## EXERCISES TO COMPLETE
(a) In the tombstone thread, what was combined with the 4 foot cross to make "Rusty Cross"?
(b) Please extract the part of the tombstone thread that runs from "## DarkLore (Jan" up to and including "a rusty cross.", copying it word for word.

+++ PASSAGE SHOWN

# 3 new tombstones for 2011-brewster yard haunt



## kevin242 (Sep 30, 2005)

Hi All,
I've been cooking up a few new stones this year and I thought I would share. I got a great donation of props this year from a friend of a friend, which included a few store-bought stones. There was a great 4 foot cross that I combined with an Omaha Steaks cooler to create "Rusty Cross"









A broken spider skeleton, length of pvc pipe, foam cooler, scrap foam and hot glue were used to make "D. Kayed"









and finally, "Ms. Mary Blake", made from a sheet of 2" foam and half of a skull...








ENJOY!


----------



## BrainSkillet (Oct 2, 2010)

Rusty Cross is exceptional. Really nice finish on these.


----------



## jdubbya (Nov 6, 2005)

As always, funny and exceptionally detailed! Love Rusty as well. D. Kayed is awesome!


----------



## Spooky1 (Aug 25, 2008)

Great job, the tombstones are beautiful.


----------



## scareme (Aug 29, 2006)

Those are great looking stones, and huge. People will be sure and notice them.


----------



## fick209 (Aug 31, 2009)

Awesome stones, very nice detail on all of them


----------



## cerinad (Jun 23, 2008)

Love em.


----------



## CreeepyCathy (Mar 28, 2009)

awesome!! and very unique.


----------



## tcass01 (Aug 20, 2010)

Totally Cool work, Nicepaint Job. I like the rusty color scheme.


----------



## DarkLore (Jan 25, 2009)

Very unique. I really like the rusty cross. I myself have ignored the fact that some markers are not stone. Now I'm moved to make a confederate stone with a rusty cross.


----------



## Death's Door (Mar 22, 2006)

They are awesome!!! Love D Kayed and Rusty. Thanx for sharing.


----------



## Pumpkin5 (Aug 8, 2010)

:jol: Awesome tombstones! Make sure you light them up on Halloween night, you want people to see them!


----------



## ouizul1 (May 22, 2010)

Wow. Those are some great looking 'stones! I really like the D Kayed one. Guess I now have a use for those extra skeleton parts, other than just tossing 'em out on the ground.

Excellent work.


----------



## RoxyBlue (Oct 6, 2008)

Recycled skellie looks very happy in his new position


----------

++++++
+++ INPUT DATA

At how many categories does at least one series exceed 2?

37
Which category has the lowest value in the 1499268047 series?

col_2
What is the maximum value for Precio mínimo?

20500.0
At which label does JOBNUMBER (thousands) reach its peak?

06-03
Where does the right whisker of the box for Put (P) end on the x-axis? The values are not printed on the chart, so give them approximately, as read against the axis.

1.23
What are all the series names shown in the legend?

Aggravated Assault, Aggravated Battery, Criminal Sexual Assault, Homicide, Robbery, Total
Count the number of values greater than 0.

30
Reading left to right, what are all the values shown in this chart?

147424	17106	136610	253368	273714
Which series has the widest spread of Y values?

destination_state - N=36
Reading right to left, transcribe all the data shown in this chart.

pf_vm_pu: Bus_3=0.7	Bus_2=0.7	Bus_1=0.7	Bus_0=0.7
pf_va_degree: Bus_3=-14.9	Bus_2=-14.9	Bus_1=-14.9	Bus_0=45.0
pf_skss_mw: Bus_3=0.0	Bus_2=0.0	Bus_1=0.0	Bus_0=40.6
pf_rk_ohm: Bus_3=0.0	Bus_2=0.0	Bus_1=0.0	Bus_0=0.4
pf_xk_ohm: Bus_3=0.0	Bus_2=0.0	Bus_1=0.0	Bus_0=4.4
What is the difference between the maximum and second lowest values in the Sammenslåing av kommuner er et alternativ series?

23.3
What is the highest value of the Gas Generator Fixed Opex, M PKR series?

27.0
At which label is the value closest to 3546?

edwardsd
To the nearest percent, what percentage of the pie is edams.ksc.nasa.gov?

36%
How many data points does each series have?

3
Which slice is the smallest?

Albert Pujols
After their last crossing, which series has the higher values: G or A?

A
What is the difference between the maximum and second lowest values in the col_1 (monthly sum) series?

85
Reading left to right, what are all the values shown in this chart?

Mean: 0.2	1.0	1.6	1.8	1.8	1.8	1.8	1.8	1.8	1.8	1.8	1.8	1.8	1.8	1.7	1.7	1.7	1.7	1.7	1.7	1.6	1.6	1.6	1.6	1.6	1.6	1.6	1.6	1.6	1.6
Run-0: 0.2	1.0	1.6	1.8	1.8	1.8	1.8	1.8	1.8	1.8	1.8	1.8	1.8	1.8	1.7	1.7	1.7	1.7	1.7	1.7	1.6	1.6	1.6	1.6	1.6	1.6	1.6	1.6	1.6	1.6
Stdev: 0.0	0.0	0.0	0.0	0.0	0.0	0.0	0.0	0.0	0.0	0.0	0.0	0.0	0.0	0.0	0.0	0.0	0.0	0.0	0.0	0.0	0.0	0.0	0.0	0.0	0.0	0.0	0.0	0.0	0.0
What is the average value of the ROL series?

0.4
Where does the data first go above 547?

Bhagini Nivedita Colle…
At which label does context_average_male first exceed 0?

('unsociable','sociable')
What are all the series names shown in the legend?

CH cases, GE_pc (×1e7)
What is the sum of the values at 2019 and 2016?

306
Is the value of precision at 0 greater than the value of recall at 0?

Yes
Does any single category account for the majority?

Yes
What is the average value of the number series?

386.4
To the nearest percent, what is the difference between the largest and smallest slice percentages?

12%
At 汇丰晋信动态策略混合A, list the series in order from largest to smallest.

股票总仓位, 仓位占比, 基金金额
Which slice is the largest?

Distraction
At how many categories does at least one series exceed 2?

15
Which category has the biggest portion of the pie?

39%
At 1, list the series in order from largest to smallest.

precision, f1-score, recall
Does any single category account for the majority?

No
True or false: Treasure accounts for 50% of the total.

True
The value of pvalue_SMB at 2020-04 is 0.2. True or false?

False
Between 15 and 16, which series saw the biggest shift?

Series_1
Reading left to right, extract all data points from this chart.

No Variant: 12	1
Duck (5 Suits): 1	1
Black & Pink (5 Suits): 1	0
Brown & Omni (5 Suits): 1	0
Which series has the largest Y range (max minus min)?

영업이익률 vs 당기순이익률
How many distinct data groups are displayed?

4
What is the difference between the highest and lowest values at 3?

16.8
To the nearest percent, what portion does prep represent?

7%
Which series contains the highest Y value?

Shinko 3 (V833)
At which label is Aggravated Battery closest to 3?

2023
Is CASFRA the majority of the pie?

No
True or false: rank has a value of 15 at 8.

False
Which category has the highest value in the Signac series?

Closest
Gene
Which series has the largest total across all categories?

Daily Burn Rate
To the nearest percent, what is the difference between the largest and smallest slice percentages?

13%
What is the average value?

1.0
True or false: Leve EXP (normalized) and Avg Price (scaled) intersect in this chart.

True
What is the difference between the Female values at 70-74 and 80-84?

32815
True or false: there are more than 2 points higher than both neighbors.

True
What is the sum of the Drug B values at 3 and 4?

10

++++++

## TASK-BY-TASK SOLUTIONS
(a) An Omaha Steaks cooler.

(b)
## DarkLore (Jan 25, 2009)

Very unique. I really like the rusty cross. I myself have ignored the fact that some markers are not stone. Now I'm moved to make a confederate stone with a rusty cross.